Blood aint no thicker than water
I'm not obligated to love you because I'm your daughter
Sorry....I must have missed the rubric
While I was too busy sliding by on your oil slick
It was Basic Instinct when you handed me the ice pick
That you hold in protest standing at your pulpit
On your behalf that was an unfortunate gift
You use to come with such style & witt
Got some deep shit buried thats time to admit
Its gonna be oh so riveting when I spit
Cutting through this page, the speakers, your ears & heart like a blade bit
I dont see how you managed you're unfit
To be a real parent
Treating me like, like nothing because to you I'm transparent
It took awhile to understand
All along I had the upper hand
While we were set adrift
& I was working with my illusions on the night shift
I noticed in you there was a rift
Speak of deciet
Feel the heat
Pull up & take front seat
Trick or beat
Feel this kleet
See blood stains on the sheet
Enter my realm of psychosomatic reprise
Its best you start to prepare your requiem & say your goodbyes
Its time to let go of your superior pride
Because that bitch must be at least 1000 miles wide
Am I a simple raconteur
Or do you ever question if I'm much more
After all these years of your quarantine
You had to have foreseen
That retribution is how serial killers are made
Now answer me are you grateful I stayed
Let me translate
This is what you alone did create
I am what I hate
For change of heart is it too late
You tell me just look at the date
No you're not watching an episode of Paranormal State
This has just always been my fate
Speak of deciet
Feel the heat
Pull up & take front seat
Trick or beat
Feel this kleet
See blood stains on the sheet
She thinks she's gonna be sick
As I approach her with an ice pick
I hear cries
As I look into her eyes
I show no mercy for all I see is lies
No need to wear a disguise
Who I am should come as no surprise
Yes its me her darling girl who finally submit
To the fact that she eventually had to snufff it
Mommy Dearest's screams emit
As I riddle her here & I riddle her there
Fuck I riddle her everywhere
I saved the heart for last
Because that was an emotion I wanted to savor not so fast
Its something I never had
For once I was near her more than 5 mins without getting mad
I was calm because at that cut rate
Until her heart stopped I felt it pulsate
Only in death would we be on the same level
Except she's home in hell dining with the devil
Happy Halloween
She's in the ice machine
Author notes
In the theme of October & all things scary I wrote this poem.
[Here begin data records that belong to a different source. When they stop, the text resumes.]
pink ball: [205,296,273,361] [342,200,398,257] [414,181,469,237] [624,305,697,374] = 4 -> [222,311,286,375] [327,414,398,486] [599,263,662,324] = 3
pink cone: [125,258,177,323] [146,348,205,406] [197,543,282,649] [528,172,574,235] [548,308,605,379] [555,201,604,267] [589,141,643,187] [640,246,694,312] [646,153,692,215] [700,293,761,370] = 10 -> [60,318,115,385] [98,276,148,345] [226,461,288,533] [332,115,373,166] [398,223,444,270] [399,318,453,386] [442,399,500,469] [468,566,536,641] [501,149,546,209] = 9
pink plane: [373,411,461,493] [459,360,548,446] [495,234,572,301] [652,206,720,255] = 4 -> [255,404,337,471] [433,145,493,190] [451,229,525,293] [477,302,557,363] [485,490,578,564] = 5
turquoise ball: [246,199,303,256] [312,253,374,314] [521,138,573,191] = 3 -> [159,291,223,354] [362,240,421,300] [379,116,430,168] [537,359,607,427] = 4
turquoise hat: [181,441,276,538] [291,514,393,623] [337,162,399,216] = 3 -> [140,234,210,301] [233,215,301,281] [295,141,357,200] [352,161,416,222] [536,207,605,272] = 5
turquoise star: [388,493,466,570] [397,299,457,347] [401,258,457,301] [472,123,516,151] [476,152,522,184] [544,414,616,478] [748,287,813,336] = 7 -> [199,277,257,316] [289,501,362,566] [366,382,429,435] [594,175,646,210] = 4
What's more scary than real life? This poem is simply symbolic to mean I feel rejected by my mother which has contributed to who I am today, i.e. one screwed up individual. I do not blame her completely for I should control my own actions. I feel like I missed out on love, like I do not have a heart so I wanted hers to understand what it feels like to live. Notice I mention the movie Basic Instinct & serial killers & Halloween. In conclusion, I'm so far gone she would have to die & go to hell to even begin to understand what its like to be me.